MCA embraces an integrated approach to economic, ecological and social sustainability in all areas of design; and furthermore, respect, knowledge and a consideration for people and the natural environment define both our work and our design philosophy. Our commitment to supporting local design and manufacturing as well as our efforts to educate others of the importance of sustainable architecture form some of our key principles.
3. What’s the most exciting or rewarding part of your connection with the industry?
The most exciting part of working with Tasmanian forest products is the design process and selecting timber species not available anywhere else in the world. Seeing the finished product and presenting to our client is always exciting, as well as engaging with local Tasmanian furniture designers and joiners in creating unique and exciting pieces. I think Tasmanians have an inherent love for timber products. From a young age, I remember the smell of Huon Pine at Salamanca Market; people can not hep but touch these timber products. Each project become unique after incorporating bespoke design.
4. What are you most passionate about in the industry?
I am most passionate that timber is a renewable resource and each piece of timber is unique in its dressed and raw form. I love that timber works well with other products such as steel, ceramics, and terrazzo. It often gives projects a natural feel and connects them back to nature.
5. What projects or designs of MCA’s do you think are highlights with respect to the Tasmanian forest industry?
In 2016-17, we designed the fit out for Sustainable Timber Tasmania at their head office in Bathurst Street. In this project, we incorporated Tasmanian Timber in office screenings and quiet work pods which were placed around the office floor plan. The timber species include Blackwood, Tasmanian Oak, Myrtle and Sassafras. These were designed by MCA Architects and fabricated by Scott Van Tuil, a Hobart furniture designer.
We also use Tasmania Oak often for internally lining for fit outs, such as floors and dado linings; for example, in the Dunalley Community Hall and RSL.
6. Do you have a favourite Tasmanian timber?
Tasmanian Blackheart Sassafras.
7. What do you think the Industry does really well?
I think the industry promotes Tasmania timbers well both nationally and internationally.
8. Where do you think there is room for improvement?
I think education for consumers of purchasing quality products; I believe that the ‘buy once buy well’ policy is very important; we very much try to encourage people to buy quality products that will have longevity. We are very much a part of a throwaway society and are consumed with mass production which is not sustainable.
The community now has an expectation for the sustainability of our forestry resources. People are taking initiative to reduce their carbon footprint by selecting locally provided products, sourced as close as possible to the site; but we must also consider manufacturing processes and source products that require less energy to produce.

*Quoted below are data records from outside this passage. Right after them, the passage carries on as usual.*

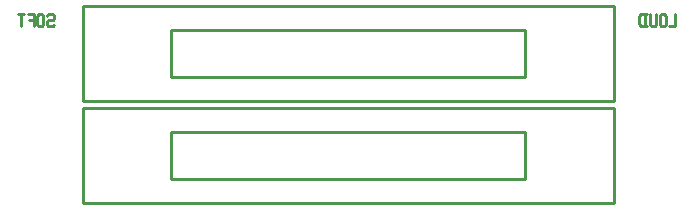
<source format=gbr>
G04 start of page 10 for group -4078 idx -4078 *
G04 Title: (unknown), bottomsilk *
G04 Creator: pcb 20140316 *
G04 CreationDate: Wed 05 Apr 2017 02:07:19 PM GMT UTC *
G04 For: vince *
G04 Format: Gerber/RS-274X *
G04 PCB-Dimensions (mil): 2340.00 710.00 *
G04 PCB-Coordinate-Origin: lower left *
%MOIN*%
%FSLAX25Y25*%
%LNBOTTOMSILK*%
%ADD37C,0.0100*%
G54D37*X17000Y66000D02*X16500Y65500D01*
X17000Y66000D02*X18500D01*
X19000Y65500D02*X18500Y66000D01*
X19000Y64500D02*Y65500D01*
Y64500D02*X18500Y64000D01*
X17000D02*X18500D01*
X17000D02*X16500Y63500D01*
Y62500D02*Y63500D01*
X17000Y62000D02*X16500Y62500D01*
X17000Y62000D02*X18500D01*
X19000Y62500D02*X18500Y62000D01*
X15300Y62500D02*Y65500D01*
X14800Y66000D01*
X13800D02*X14800D01*
X13800D02*X13300Y65500D01*
Y62500D02*Y65500D01*
X13800Y62000D02*X13300Y62500D01*
X13800Y62000D02*X14800D01*
X15300Y62500D02*X14800Y62000D01*
X12100D02*Y66000D01*
X10100D02*X12100D01*
X10600Y64200D02*X12100D01*
X6900Y66000D02*X8900D01*
X7900Y62000D02*Y66000D01*
X226000Y62000D02*Y66000D01*
X224000Y62000D02*X226000D01*
X222800Y62500D02*Y65500D01*
X222300Y66000D01*
X221300D02*X222300D01*
X221300D02*X220800Y65500D01*
Y62500D02*Y65500D01*
X221300Y62000D02*X220800Y62500D01*
X221300Y62000D02*X222300D01*
X222800Y62500D02*X222300Y62000D01*
X219600Y62500D02*Y66000D01*
Y62500D02*X219100Y62000D01*
X218100D02*X219100D01*
X218100D02*X217600Y62500D01*
Y66000D01*
X215900Y62000D02*Y66000D01*
X214600D02*X213900Y65300D01*
Y62700D02*Y65300D01*
X214600Y62000D02*X213900Y62700D01*
X214600Y62000D02*X216400D01*
X214600Y66000D02*X216400D01*
X28417Y3252D02*X205583D01*
Y34748D01*
X28417D01*
Y3252D01*
X57945Y11126D02*X176055D01*
Y26874D01*
X57945D01*
Y11126D01*
X28417Y37252D02*X205583D01*
Y68748D01*
X28417D01*
Y37252D01*
X57945Y45126D02*X176055D01*
Y60874D01*
X57945D01*
Y45126D01*
M02*

</source>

There also needs to be more education around species and the selection of products for certain applications; some timbers are not appropriate for certain works and need to be selected accordingly.
9. On a weekend, we’d find you where?
At Pilates, renovating or on a road trip with my husband who is a keen surfer; my favourite place is Freycinet National Park.
10. What is something that would surprise people about you?
I was a Registered Nurse for 3 years before studying Architecture. I have done research into the affects of natural light in the Intensive Care Unit on patient recovery times as well as extensive mould research; I find the affects of architecture on health outcomes quite fascinating.